All this gives rise to a seminal question: Is the later life shift into self-actualization a compensation for age onset deficits in the left hemisphere? Some researchers think so. One described the phenomenon as being like needing two hands to carry a heavy bucket of water in old age while one hand was quite enough earlier in life. However, I think he was wrong. But I do not believe the shift is necessarily compensatory. Instead, I believe it is a normal outcome of the human developmental process.
Not everyone attains the level of self-actualization. Reaching a higher level of maturation, according to Maslow, requires significant satisfaction in preceding levels. Thus if a person is still struggling to satisfy “love and belonging” needs (or higher up, “self-esteem and esteem from others”), he or she cannot reach the final and highest stage of development, self-actualization.
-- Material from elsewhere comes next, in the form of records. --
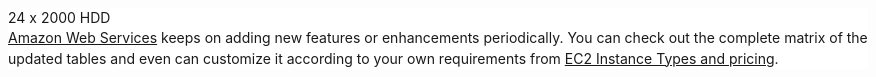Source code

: <td>24 x 2000 HDD</td>
</tr>
</tbody>
</table>
<br>
<a href="https://aws.amazon.com">Amazon Web Services</a> keeps on adding new features or enhancements periodically. You can check out the complete matrix of the updated tables and even can customize it according to your own requirements from <a href="http://ec2pricing.net/">EC2 Instance Types and pricing</a>.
That is not to say that people lower down in Maslow’s famous hierarchy do not have self-actualization needs at their current level of development that cannot be satisfied. That’s a good thing for San Francisco-based boutique hotelier Chip Conley. He claims to have saved his company, Joie de Vivre, from bankruptcy during the dotcom crash of 2001 by focusing on meeting self-actualization needs of investors, employees and customers . He tells all about it in Peak: How Great Companies Get their Mojo from Maslow.
Marketers only achieve peak success by meeting customers’ needs in a big way. This being the case, and over half the population is now in the second half of life, marketers need to learn more about self-actualization needs and make connections with them in marketing communications.
But alas! I rarely see marketing communications directed to older audiences that addresses self-actualization needs. Presumably that’s because there is a pervasive lack of understanding of self-actualization in the marketing world. In my own little way I want to help remedy that.